INSTRUCTIONS TO FOLLOW: Could you retype the records word for word but without any pictures?

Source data
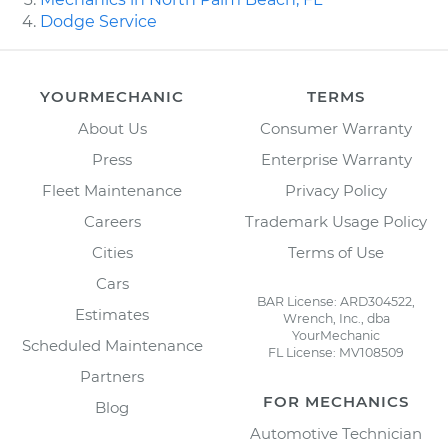
Dodge Service
YOURMECHANIC
TERMS
About Us
Consumer Warranty
Press
Enterprise Warranty
Fleet Maintenance
Privacy Policy
Careers
Trademark Usage Policy
Cities
Terms of Use
Cars
BAR License: ARD304522,
Estimates
Wrench, Inc., dba
YourMechanic
Scheduled Maintenance
FL License: MV108509
Partners
FOR MECHANICS
Blog
Automotive Technician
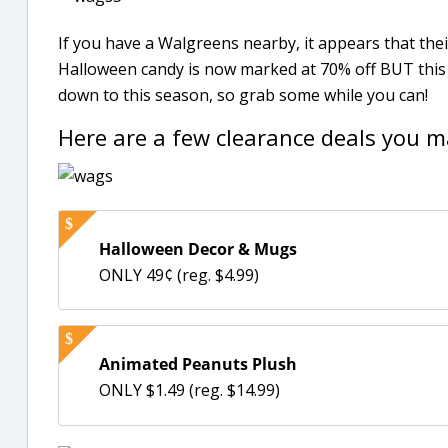
If you have a Walgreens nearby, it appears that the
Halloween candy is now marked at 70% off BUT this 
down to this season, so grab some while you can!
Here are a few clearance deals you m
Halloween Decor & Mugs
ONLY 49¢ (reg. $4.99)
Animated Peanuts Plush
ONLY $1.49 (reg. $14.99)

REPLY TO THE TASK:
Dodge Service
YOURMECHANIC
TERMS
About Us
Consumer Warranty
Press
Enterprise Warranty
Fleet Maintenance
Privacy Policy
Careers
Trademark Usage Policy
Cities
Terms of Use
Cars
BAR License: ARD304522,
Estimates
Wrench, Inc., dba
YourMechanic
Scheduled Maintenance
FL License: MV108509
Partners
FOR MECHANICS
Blog
Automotive Technician
If you have a Walgreens nearby, it appears that the
Halloween candy is now marked at 70% off BUT this 
down to this season, so grab some while you can!
Here are a few clearance deals you m
Halloween Decor & Mugs
ONLY 49¢ (reg. $4.99)
Animated Peanuts Plush
ONLY $1.49 (reg. $14.99)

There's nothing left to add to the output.